The Real Deal New York

$100 rents: top-tier tenants push up prices in premium locations

November 16, 2007
By J.W. Elphinstone

Signing office leases at or above $100 per square foot was once considered a benchmark in the Manhattan Midtown market. But as average lease rates climb rapidly quarter by quarter, this standard has become somewhat more accepted and commonplace – to the delight of landlords.

“What’s happening at this point is that quality space and quality buildings are few and far between and vacancy is at its lowest point in six years, so people start bidding up rents and create more competition for this kind of space,” said Frank Doyle, managing director of the New York region at Jones Lang LaSalle.

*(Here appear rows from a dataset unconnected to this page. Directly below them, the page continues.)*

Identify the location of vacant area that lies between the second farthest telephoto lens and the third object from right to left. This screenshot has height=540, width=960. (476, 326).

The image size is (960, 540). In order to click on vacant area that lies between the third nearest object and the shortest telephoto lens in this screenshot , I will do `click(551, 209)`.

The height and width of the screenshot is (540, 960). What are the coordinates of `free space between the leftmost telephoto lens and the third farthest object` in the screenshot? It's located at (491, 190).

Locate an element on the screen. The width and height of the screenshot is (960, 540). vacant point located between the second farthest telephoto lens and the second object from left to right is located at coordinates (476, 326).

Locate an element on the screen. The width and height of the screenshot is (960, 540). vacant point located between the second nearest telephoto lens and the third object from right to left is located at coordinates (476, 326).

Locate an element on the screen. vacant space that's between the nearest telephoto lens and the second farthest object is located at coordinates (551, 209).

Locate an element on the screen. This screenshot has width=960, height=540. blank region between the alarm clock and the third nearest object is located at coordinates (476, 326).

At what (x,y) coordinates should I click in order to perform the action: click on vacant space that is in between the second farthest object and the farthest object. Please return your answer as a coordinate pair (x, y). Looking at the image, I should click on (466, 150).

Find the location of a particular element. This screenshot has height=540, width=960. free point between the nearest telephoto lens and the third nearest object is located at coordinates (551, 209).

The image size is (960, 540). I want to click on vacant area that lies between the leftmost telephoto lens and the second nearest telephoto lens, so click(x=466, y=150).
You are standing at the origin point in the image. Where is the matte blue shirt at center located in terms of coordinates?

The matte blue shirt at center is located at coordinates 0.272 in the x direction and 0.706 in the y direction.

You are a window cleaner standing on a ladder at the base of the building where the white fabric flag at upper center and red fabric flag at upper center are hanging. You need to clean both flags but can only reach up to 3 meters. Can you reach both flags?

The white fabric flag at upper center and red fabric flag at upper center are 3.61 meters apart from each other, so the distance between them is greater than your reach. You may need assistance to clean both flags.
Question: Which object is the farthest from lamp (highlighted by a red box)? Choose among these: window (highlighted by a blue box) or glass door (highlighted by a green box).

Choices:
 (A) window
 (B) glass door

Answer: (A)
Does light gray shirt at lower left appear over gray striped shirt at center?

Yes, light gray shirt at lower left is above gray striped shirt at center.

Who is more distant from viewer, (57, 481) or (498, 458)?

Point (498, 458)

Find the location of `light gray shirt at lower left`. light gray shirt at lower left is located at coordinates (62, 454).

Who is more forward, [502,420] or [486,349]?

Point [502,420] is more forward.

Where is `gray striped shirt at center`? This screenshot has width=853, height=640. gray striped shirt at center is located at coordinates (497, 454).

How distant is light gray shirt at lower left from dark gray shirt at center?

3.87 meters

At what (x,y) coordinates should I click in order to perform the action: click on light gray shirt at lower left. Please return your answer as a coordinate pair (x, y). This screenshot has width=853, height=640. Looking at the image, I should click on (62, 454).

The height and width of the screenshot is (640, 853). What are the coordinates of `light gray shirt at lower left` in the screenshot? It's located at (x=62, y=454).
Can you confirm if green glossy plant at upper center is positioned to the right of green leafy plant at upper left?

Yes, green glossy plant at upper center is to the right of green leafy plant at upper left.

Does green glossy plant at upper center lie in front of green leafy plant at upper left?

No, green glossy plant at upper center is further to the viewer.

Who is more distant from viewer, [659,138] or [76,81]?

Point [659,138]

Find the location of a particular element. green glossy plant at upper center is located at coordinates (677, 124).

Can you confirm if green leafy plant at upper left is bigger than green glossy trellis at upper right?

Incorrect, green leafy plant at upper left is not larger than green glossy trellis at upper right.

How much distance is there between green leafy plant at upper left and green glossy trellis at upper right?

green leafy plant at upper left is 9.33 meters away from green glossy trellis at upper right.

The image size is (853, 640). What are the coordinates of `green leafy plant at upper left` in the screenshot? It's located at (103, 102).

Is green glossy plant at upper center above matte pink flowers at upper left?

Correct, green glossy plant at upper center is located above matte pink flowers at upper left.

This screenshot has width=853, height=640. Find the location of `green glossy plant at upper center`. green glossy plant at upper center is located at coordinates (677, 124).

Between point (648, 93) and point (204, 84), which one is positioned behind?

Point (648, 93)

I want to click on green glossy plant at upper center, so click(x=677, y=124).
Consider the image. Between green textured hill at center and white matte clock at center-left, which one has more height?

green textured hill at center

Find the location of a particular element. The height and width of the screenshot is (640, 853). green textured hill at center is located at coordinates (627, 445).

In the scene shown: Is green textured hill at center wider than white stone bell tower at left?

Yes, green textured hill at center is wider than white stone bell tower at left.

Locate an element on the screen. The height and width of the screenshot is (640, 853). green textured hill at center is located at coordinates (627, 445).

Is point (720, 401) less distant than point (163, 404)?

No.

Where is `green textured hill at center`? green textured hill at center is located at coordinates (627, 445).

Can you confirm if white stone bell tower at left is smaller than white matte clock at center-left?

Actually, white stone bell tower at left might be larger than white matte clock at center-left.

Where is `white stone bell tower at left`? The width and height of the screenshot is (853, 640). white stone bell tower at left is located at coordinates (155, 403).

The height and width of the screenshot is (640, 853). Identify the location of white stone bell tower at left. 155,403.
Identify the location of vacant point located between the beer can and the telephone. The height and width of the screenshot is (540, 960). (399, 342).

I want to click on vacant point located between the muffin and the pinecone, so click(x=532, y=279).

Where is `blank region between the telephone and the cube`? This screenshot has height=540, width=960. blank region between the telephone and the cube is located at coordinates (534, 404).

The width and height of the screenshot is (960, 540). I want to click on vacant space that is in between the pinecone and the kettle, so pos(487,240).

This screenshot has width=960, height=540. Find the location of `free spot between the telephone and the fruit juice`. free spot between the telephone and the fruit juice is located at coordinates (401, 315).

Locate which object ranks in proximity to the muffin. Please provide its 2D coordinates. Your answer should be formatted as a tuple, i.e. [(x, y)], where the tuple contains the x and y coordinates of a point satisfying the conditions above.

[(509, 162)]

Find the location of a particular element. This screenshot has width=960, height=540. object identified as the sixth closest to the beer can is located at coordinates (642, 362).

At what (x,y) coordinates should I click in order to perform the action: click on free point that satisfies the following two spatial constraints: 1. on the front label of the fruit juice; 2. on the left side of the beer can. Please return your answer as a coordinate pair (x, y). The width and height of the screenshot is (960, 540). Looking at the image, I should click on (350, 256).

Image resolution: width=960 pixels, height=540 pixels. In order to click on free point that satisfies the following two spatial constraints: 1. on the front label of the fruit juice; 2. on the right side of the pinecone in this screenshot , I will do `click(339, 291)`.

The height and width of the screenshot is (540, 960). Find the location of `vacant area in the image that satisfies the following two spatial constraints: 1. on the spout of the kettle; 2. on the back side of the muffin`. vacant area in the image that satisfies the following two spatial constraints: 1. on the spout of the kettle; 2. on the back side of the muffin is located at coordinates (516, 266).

The Midtown market registered a 7.8 percent vacancy rate, with class A rents averaging $54.41 per square foot at the end of 2005, the lowest since the third quarter of 2001, according to Cushman & Wakefield. Additionally, the number of leases at $70 per square foot or above increased to 78 from 48 in 2004. There were at least 16 lease deals in Midtown that achieved rents of $100 or more in 2005 (see chart).

Traditionally, those buildings commanding the highest rents are located in the Plaza District and offer smaller floor plates, upscale amenities, great views of Central Park, a prestigious tenant roster, and high-end security. And the majority of tenants who are willing to pay for this high-rent space are hedge funds.

“It’s certainly a growing niche market,” said Jim Fredericks, executive managing director at Colliers ABR, referring to $100-per-square-foot rents. “For example, we have a floor and a half at 277 Park Avenue and we already have people lined up with rents in excess of what we’re asking for.”

Marcus Rayner, a principal at CRESA Partners, expects $100-plus rents to become less of a threshold and more of an everyday reality as the year moves on. In his estimation, five to six buildings in the market are approaching that level of rents and that by the end of the year, several of them will command $100 per square foot or more.

“The investment community believes that rents will increase 10 to 15 percent over the next year,” Rayner said. “So any buildings that ask for $85 to $90 per square foot could be changing to $100 per square foot or more.”

Fredericks also has seen high-endécorporate users rent out Plaza District space outside its main headquarters for company chairmen, while some Downtown law firms are taking this space to serve as an impressive conference area for partner meetings. And, ironically, multi-national firms view the $100-per-square-foot rents as a bargain.

“These are tenants that cater to a high-end clientele. They also need to catch and retain high-level talent,” Doyle said. “So when you talk about a 10,000-square-foot floor plate and paying $10 to $15 per square foot more, on a relative basis, this is an inexpensive way to get the best.”

A bargain is in the eye of the beholder, it seems – especially if that eye is on someone well outside of the city.

“New York,” Fredericks said, “is relatively cheap compared to other world centers like London or Tokyo, so why not step up and reach a little further for a great space? As profits increase, it will be so much easier for companies to justify paying more for lavish space.”